Saturday, January 09, 2010


"What, no actual Bobby?"

The Illfolks tribute/remembrance to Bobby Cole last December 19th featured one of Bobby's songs covered by Nancy Sinatra. Which led a few fans to ask if there wasn't something of Bobby's to post...something not on the Columbia or Concentric albums? Maybe a rare single?

How about a rare demo? Here's Bobby and his trio's up-tempo take on "The Big Hurt." It's a good example of Bobby in lounge mode, fitting comfortably into the Tony Bennett, Vic Damone and Bobby Darin scene, working Vegas, wearing a tux.

This is, in fact, the Bobby who impressed Frank Sinatra, the Bobby that Judy Garland fell in love with, and the one who you may have seen on Judy's TV show when he was also her music arranger.

In his later years, sitting at the piano at Judy's (a terrible nightclub named after Garland and run by an asshole) or Campagnola or Ali Baba, Bobby's take on "The Big Hurt" was slower, more pained...not the chirp of the original Toni Fischer, or the rockin' angst of the Del Shannon cover...something far more unique. Well, this version is pretty unique, too. Here, early in his career, Bobby gives it the heroic swagger also found in Darin rejoicing at the the murders committed by Mack the Knife, or Bennett, swingin' his way through "I Wanna Be Around," acting way too strong to keep on hurting. Cole's version of "The Big Hurt" does suggest that one day the big hurt will end...and that it will be a happy ending.


Addendum: It's really time to debunk the mythology of Bobby's death. As in this load of bilge: "It was outside Campagnola that Bobby Cole died in a tragic way. After his performance on December 19, 1996, he apparently fell, cracking his head on the curb, where he lay motionless for some time until someone finally called 911." No. Whatever moronic outsider babbled this got it completely wrong, which is not surprising considering that some of Bobby's "friends" hadn't actually seen him in years, and others were not particularly well liked by Bobby (a good reason why he didn't want to keep in touch with them). A few, older than Bobby, simply used up the expiration date on their brains and had become redundant nostalgic putzes forever going on and on about Sinatra and Jilly's and the hep world they used to know. So it's no surprise that one inept moron spread a half-truth that is now taken as fact.

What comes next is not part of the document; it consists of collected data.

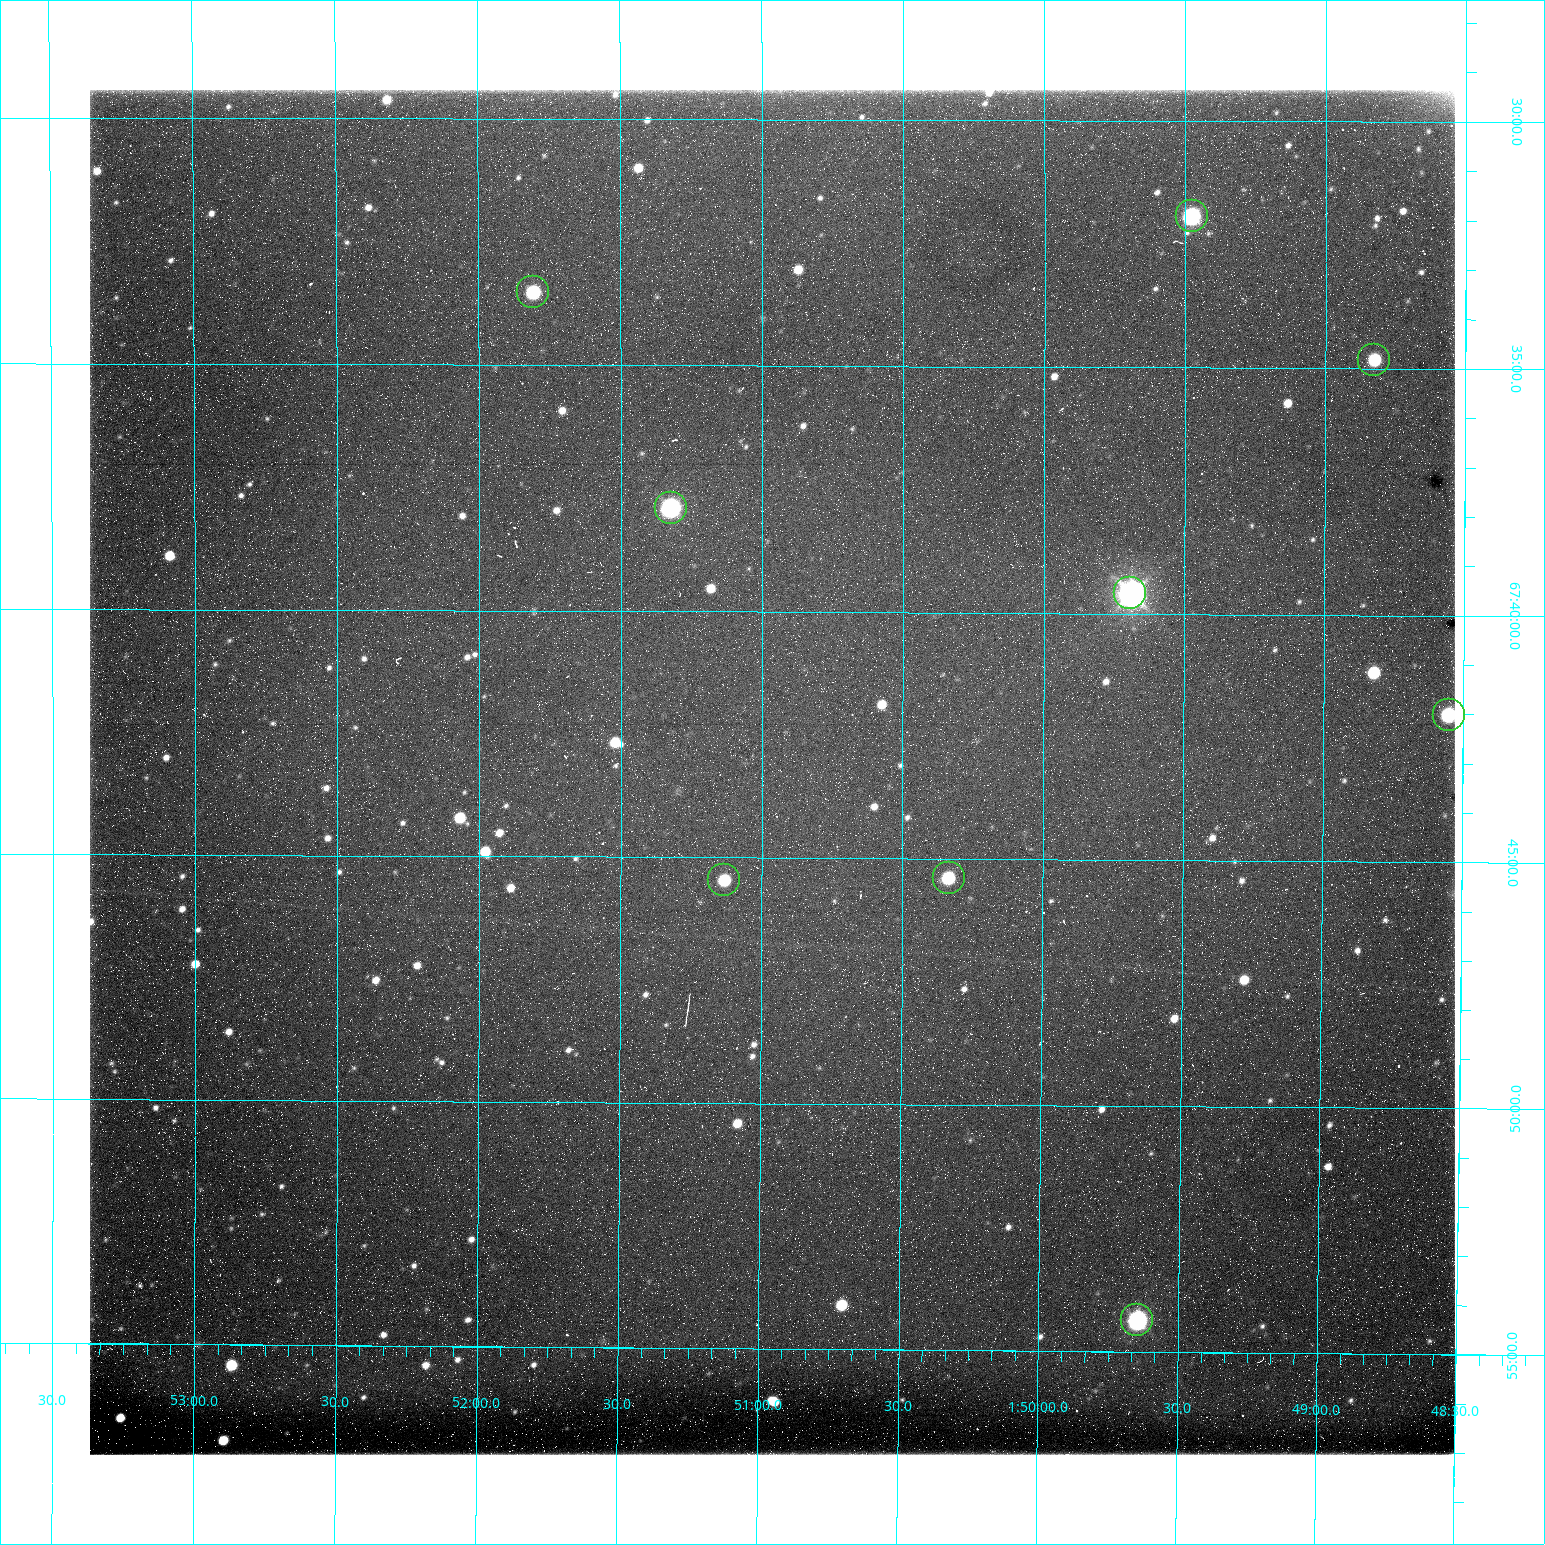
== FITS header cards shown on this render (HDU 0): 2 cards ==
NAXIS1  =                 1365 /fastest changing axis
NAXIS2  =                 1365 /next to fastest changing axis

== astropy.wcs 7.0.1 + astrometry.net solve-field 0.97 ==
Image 1365 x 1365 px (HDU 0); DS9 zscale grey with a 90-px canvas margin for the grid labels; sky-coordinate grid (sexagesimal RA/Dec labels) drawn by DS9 from the SOLVED WCS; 9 Tycho-2 reference stars matched to detected sources circled (green)
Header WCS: RA---TAN/DEC--TAN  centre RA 01:50:58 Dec +67:43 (27.74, +67.72 deg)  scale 1.22 arcsec/px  FOV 27.7' x 27.7'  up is +180 deg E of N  parity flipped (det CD > 0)
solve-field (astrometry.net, Tycho-2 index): VERIFIED the header's WCS against the Tycho-2 star catalogue (9 matches, 0 conflicts) and refined it, rather than solving blind
Solved WCS: RA---TAN-SIP/DEC--TAN-SIP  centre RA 01:50:58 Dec +67:43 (27.74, +67.72 deg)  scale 1.21 arcsec/px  FOV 27.5' x 27.8'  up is +180 deg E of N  parity flipped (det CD > 0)
The solver's refit moves the header's centre by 0.49 arcsec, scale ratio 0.993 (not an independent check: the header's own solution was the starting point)
Tycho-2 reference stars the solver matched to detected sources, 9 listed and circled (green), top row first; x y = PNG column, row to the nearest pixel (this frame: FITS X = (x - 90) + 1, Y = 1365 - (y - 90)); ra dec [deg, ICRS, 3 dp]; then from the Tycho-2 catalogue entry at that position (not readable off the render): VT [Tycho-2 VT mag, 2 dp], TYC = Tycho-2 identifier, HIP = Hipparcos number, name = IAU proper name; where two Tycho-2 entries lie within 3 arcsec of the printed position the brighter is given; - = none
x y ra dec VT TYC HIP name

The truth is that Bobby had not performed at Campagnola in some time, which was not unusual. He sometimes disappeared for a few days, or a week, or longer. He did not perform there on December 19th. Anyone who knows Campgnola knows that at any hour, even 2am, there's street traffic in front of the joint, a lot of action, and nobody's going to let a person lie unconscious. There was no snow or wet rain on the sidewalk that night. The truth is that Bobby was seen one block up from Campagnola, in obvious distress. A bartender, ironically enough, saw it all through his plate glass window. He saw Bobby hold a lamp post, and slowly sink. A stroke? A heart attack? Bobby was not in good shape at the time so either is possible. He didn't slip, fall and hit his head. He collapsed slowly, and an ambulance arrived very quickly. His girlfriend would later identify the body; not Jack Lonshein, not a goofy ex-drummer in Bobby's trio, not Salvatore of Campagnola, not whoever made up the Christmas fairy tale of Bobby, a survivor of car crashes and a lot worse, slipping on a pavement.

1 comment:

the jazzman said...

Imagine my surprise when I wandered into your blog doing a search on "The Windmills Of Your Mind". You apparently met and knew Bobby Cole. Do we know each other? Who are you? I see where you used my picture of Bobby on the insert of the Freddie Cole album. I spent years taking pictures of Bobby. Do you know Jack Lonshein? I've checked the follow up so if you respond I will know it.